My setup for running Qwen3.6-35B-A3B-UD-Q4_K_M on single RX7900XT (20GB VRAM)

Posted by hlacik@reddit | LocalLLaMA | View on Reddit | 21 comments

I am running it on ubuntu 24.04 (in docker) i am building it using official dockerfile of llama-cpp (https://github.com/ggml-org/llama.cpp/blob/master/.devops/rocm.Dockerfile) only changing rocm to 7.2.2

this is my llama-server (via docker-compose) config:

services:
  llama-cpp:
    container_name: llama-cpp
    build:
      context: ./llama.cpp
      dockerfile: .devops/rocm.Dockerfile
      target: server
    image: llama-cpp-server:rocm-7.2.2
    ports:
      - 8080:8080
    devices:
      - /dev/dri
      - /dev/kfd
    ipc: host
    volumes:
      - ./.models:/models
    command: >
      --model /models/Qwen3.6-35B-A3B-UD-Q4_K_M.gguf
      --temp 0.6
      --top-p 0.95
      --top-k 20
      --min-p 0.00
      --presence-penalty 0.0
      --repeat-penalty 1.0


      --ctx-size 131072
      --parallel 2


      --fit-target 4096
      --no-mmap


      --flash-attn on


      --cache-type-k q4_0
      --cache-type-v q4_0


      --batch-size 1024
      --ubatch-size 256

i am getting nice
generation: \~31–33 tok/s
prompt eval: \~245 tok/s

also i am using it for opencode.ai where parallel 2 allow for subagents to use both 64k context window.

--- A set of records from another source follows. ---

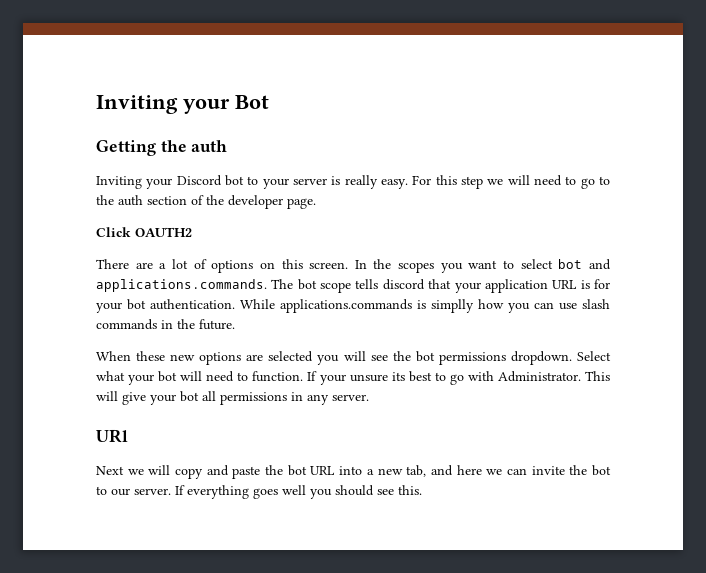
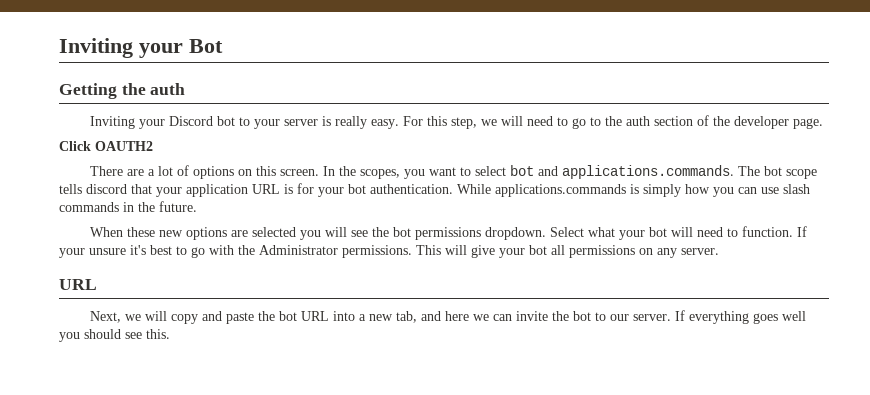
[461,176,483,189] step -> [451,117,478,129] step,
[398,262,435,273] scopes -> [360,169,401,179] scopes,
[431,299,474,313] simplly -> [643,184,681,197] simply
[391,372,405,381] its -> [130,245,146,255] it's
[497,371,581,382] Administrator. -> [238,245,412,258] the Administrator permissions.
[291,392,303,401] in -> [639,248,653,255] on
[96,429,128,443] [96,466,124,475] URl // Next -> [59,279,97,290] [90,311,122,323] URL // Next,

also my GPU is also used to render desktop (KDE) therefore i have decided to use --fit-target 4096 (to have always 4G VRAM free) instead of specifying how many layers to offload to gpu / cpu

is there someone with similar setup who can elaborate?

PS: HW is RX7900XT, on ubuntu 24.04 (docker), and 64GB DDR4 RAM
CPU is Ryzen 5700XT